Twin Cities Film Fest
- Location: Minneapolis–Saint Paul, Minnesota, U.S.
- Founded: 2010; 16 years ago
- Festival date: October
- Website: twincitiesfilmfest.org

= Twin Cities Film Fest =

Annual film festival in Minnesota

The Twin Cities Film Fest (TCFF) is an annual film festival held in the Minneapolis–Saint Paul metropolitan area in Minnesota. The festival was founded by executive director Jatin Setia and was first held in 2010. Its programming includes independent films, studio releases, documentaries, short films and productions with connections to Minnesota.

==History==
The inaugural festival opened on September 28, 2010, and screened more than two dozen films, including documentaries, independent productions and studio films. Waiting for "Superman" served as the opening film.

Setia has described the festival's programming strategy as combining higher-profile films with independent cinema, with the October schedule placing the event during the autumn awards season. The festival has also emphasized films and filmmakers with Minnesota connections.

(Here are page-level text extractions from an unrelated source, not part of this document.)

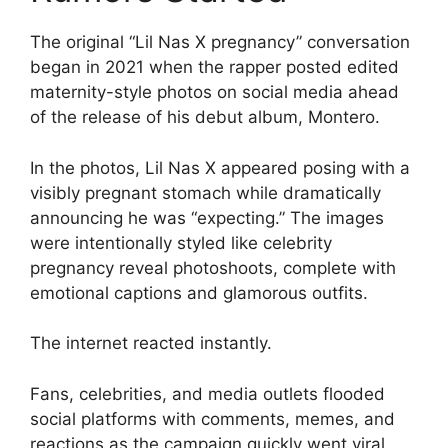
The original “Lil Nas X pregnancy” conversation
began in 2021 when the rapper posted edited
maternity-style photos on social media ahead
of the release of his debut album, Montero.
In the photos, Lil Nas X appeared posing with a
visibly pregnant stomach while dramatically
announcing he was “expecting.” The images
were intentionally styled like celebrity
pregnancy reveal photoshoots, complete with
emotional captions and glamorous outfits.
The internet reacted instantly.
Fans, celebrities, and media outlets flooded
social platforms with comments, memes, and
reactions as the campaign quickly went viral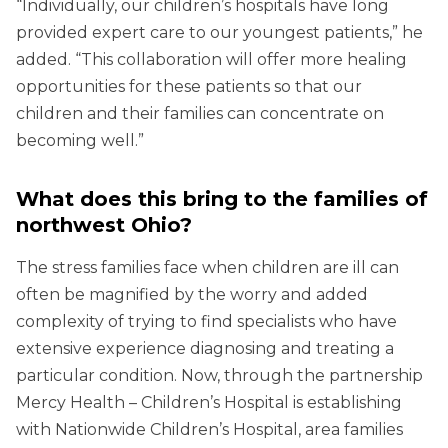
“Individually, our children’s hospitals have long
provided expert care to our youngest patients,” he
added. “This collaboration will offer more healing
opportunities for these patients so that our
children and their families can concentrate on
becoming well.”
What does this bring to the families of
northwest Ohio?
The stress families face when children are ill can
often be magnified by the worry and added
complexity of trying to find specialists who have
extensive experience diagnosing and treating a
particular condition. Now, through the partnership
Mercy Health – Children’s Hospital is establishing
with Nationwide Children’s Hospital, area families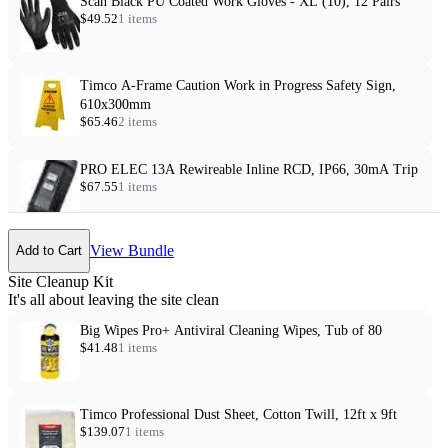
Scan Black PU Coated Work Gloves - XL (10), 12 Pairs
$49.52
1 items
Timco A-Frame Caution Work in Progress Safety Sign,
610x300mm
$65.46
2 items
PRO ELEC 13A Rewireable Inline RCD, IP66, 30mA Trip
$67.55
1 items
View Bundle
Add to Cart
Site Cleanup Kit
It's all about leaving the site clean
Big Wipes Pro+ Antiviral Cleaning Wipes, Tub of 80
$41.48
1 items
Timco Professional Dust Sheet, Cotton Twill, 12ft x 9ft
$139.07
1 items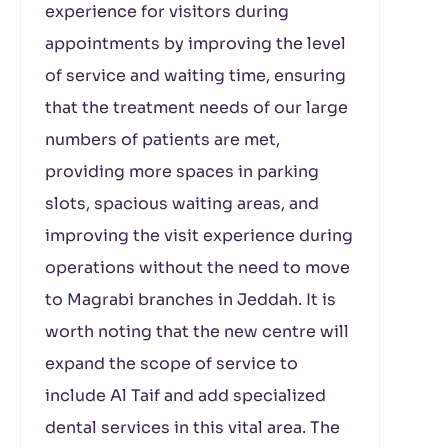
experience for visitors during
appointments by improving the level
of service and waiting time, ensuring
that the treatment needs of our large
numbers of patients are met,
providing more spaces in parking
slots, spacious waiting areas, and
improving the visit experience during
operations without the need to move
to Magrabi branches in Jeddah. It is
worth noting that the new centre will
expand the scope of service to
include Al Taif and add specialized
dental services in this vital area. The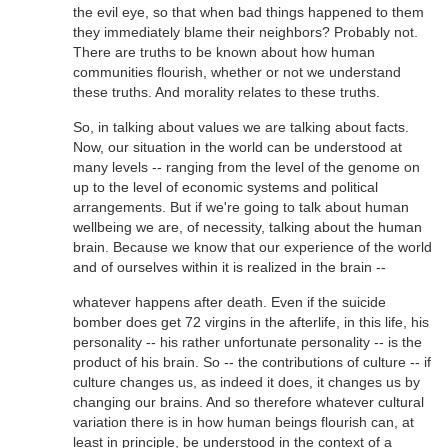
the evil eye, so that when bad things happened to them
they immediately blame their neighbors? Probably not.
There are truths to be known about how human
communities flourish, whether or not we understand
these truths. And morality relates to these truths.
So, in talking about values we are talking about facts.
Now, our situation in the world can be understood at
many levels -- ranging from the level of the genome on
up to the level of economic systems and political
arrangements. But if we're going to talk about human
wellbeing we are, of necessity, talking about the human
brain. Because we know that our experience of the world
and of ourselves within it is realized in the brain --
whatever happens after death. Even if the suicide
bomber does get 72 virgins in the afterlife, in this life, his
personality -- his rather unfortunate personality -- is the
product of his brain. So -- the contributions of culture -- if
culture changes us, as indeed it does, it changes us by
changing our brains. And so therefore whatever cultural
variation there is in how human beings flourish can, at
least in principle, be understood in the context of a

During the COVID-19 pandemic, TCFF adopted a hybrid format combining theatrical screenings with online streaming. The festival retained the hybrid model after in-person events resumed.

==2026 festival==
The festival's 17th edition is scheduled for October 15–24, 2026, with more than 110 films screening at the Marcus West End Cinema in St. Louis Park and the Edina Mann 4 Theatre in Edina. The festival is scheduled to open with Martin McDonagh's Wild Horse Nine, starring John Malkovich, and conclude with a closing-night gala screening of Not Dead Yet, starring Richard Kind, Paul Raci and Tovah Feldshuh. Raci is scheduled to participate in a post-screening discussion.